Regulatory Decision Summary for Skyrizi

Crohn’s disease (CD) is a chronic inflammatory disease of the gastrointestinal tract characteristically associated with relapsing and remitting symptoms of abdominal pain, chronic diarrhea, weight loss, and fatigue. Symptoms present as acute periods of active symptoms (active disease or flare) among periods of quiescence (remission). CD is a progressive disease that can result in severe morbidity, including bowel damage, which may require surgery. Inflammation is typically segmental, asymmetrical, and transmural.

The benefits of Skyrizi are primarily demonstrated by two phase 3, multicentre, randomized, double-blind, placebo-controlled studies designed to evaluate the efficacy and safety of risankizumab as induction treatment (induction studies) in subjects with moderately to severely active CD, and a subsequent phase 3, multicentre, placebo-controlled study designed to evaluate the efficacy and safety of risankizumab as maintenance treatment (maintenance study) in subjects who achieved clinical response during the previous induction studies.

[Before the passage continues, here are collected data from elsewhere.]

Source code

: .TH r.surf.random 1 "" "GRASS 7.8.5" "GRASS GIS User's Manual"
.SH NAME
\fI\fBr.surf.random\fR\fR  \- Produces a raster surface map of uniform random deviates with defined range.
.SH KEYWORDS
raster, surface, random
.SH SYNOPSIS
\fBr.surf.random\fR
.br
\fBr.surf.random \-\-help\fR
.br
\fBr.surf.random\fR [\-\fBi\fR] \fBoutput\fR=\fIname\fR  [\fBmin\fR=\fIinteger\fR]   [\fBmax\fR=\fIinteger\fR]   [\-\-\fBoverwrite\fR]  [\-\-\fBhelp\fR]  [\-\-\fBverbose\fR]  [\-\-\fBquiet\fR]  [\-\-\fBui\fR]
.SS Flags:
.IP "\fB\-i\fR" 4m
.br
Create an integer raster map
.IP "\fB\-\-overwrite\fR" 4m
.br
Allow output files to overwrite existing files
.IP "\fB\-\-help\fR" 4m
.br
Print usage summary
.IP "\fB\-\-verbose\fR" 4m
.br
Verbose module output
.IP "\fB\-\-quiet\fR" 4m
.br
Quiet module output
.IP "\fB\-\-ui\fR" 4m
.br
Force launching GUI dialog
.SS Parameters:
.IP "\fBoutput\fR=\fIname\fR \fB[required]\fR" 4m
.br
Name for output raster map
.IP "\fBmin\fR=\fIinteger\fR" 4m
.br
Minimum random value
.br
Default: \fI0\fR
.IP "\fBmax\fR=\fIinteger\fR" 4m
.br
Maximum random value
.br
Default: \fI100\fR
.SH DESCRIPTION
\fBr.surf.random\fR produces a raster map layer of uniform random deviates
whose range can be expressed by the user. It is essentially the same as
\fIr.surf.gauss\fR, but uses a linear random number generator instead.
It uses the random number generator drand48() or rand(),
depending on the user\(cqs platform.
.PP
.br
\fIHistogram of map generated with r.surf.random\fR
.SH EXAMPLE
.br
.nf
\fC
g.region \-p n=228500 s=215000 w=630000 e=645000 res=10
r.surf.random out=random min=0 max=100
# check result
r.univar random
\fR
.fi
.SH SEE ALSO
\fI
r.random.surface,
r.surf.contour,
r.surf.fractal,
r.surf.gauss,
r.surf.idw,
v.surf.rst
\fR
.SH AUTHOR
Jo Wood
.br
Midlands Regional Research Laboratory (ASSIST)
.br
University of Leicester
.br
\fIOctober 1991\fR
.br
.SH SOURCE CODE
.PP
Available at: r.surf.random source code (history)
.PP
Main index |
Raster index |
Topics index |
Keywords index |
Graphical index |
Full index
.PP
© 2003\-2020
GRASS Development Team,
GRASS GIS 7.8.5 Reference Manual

The induction studies demonstrated greater proportions of subjects receiving Skyrizi 600 mg IV compared to placebo as induction regimen achieved improvement in signs and symptoms of CD. Stool frequency and abdominal pain score (SF/APS) clinical remission and endoscopic response – including mucosal healing derived from ulcer-free endoscopy – at Week 12 favoured Skyrizi over placebo. The treatment response in favour of Skyrizi was observed independent of prior biologic or conventional therapy failure. Additional benefits in favour of Skyrizi were observed in health related quality of life assessed by the Inflammatory Bowel Disease Questionnaire (IBDQ).

The maintenance study demonstrated greater proportions of subjects receiving Skyrizi 360 mg SC compared to placebo as maintenance regimen achieved SF/APS clinical remission and endoscopic response at Week 52 among those subjects who achieved SF/APS clinical response during induction regimen. Maintenance of clinical remission – clinical remission at Week 52 among subjects who achieved clinical remission at Week 0 – favoured SKYRIZI 360 mg SC relative to placebo.

Based on the data submitted, the safety profile of Skyrizi in subjects with CD is generally consistent with that previously established for subjects with psoriasis and psoriatic arthritis; however, hepatic adverse event(s) have emerged as a potential safety issue. The risk of hepatic adverse events will be monitored by pharmacovigilance measures as set out in the agreed upon post-market commitments.

Overall, based on the data evaluated as part of this submission, the BRDD considers the benefit-risk profile of Skyrizi to be favourable for the treatment of adults with moderately to severely active CD who had failed previous conventional or biologic therapies.

An updated Risk Management Plan (RMP) for Skyrizi was reviewed by Health Canada and considered acceptable.

The chemistry and manufacturing information submitted for Skyrizi has demonstrated that the drug substance and drug product can be consistently manufactured to meet the approved specifications."

Following review and requested revisions, the final labelling and Product Monograph were considered to be acceptable.

The overall, the benefit-harm-uncertainty profile is favourable for Skyrizi and the dosage strengths,360 mg/2.4 mL, 60 mg/mL for the recommended indication. A Notice of Compliance (NOC) was issued.

For further details about Skyrizi, please refer to the Product Monograph, approved by Health Canada and available through the Drug Product Database.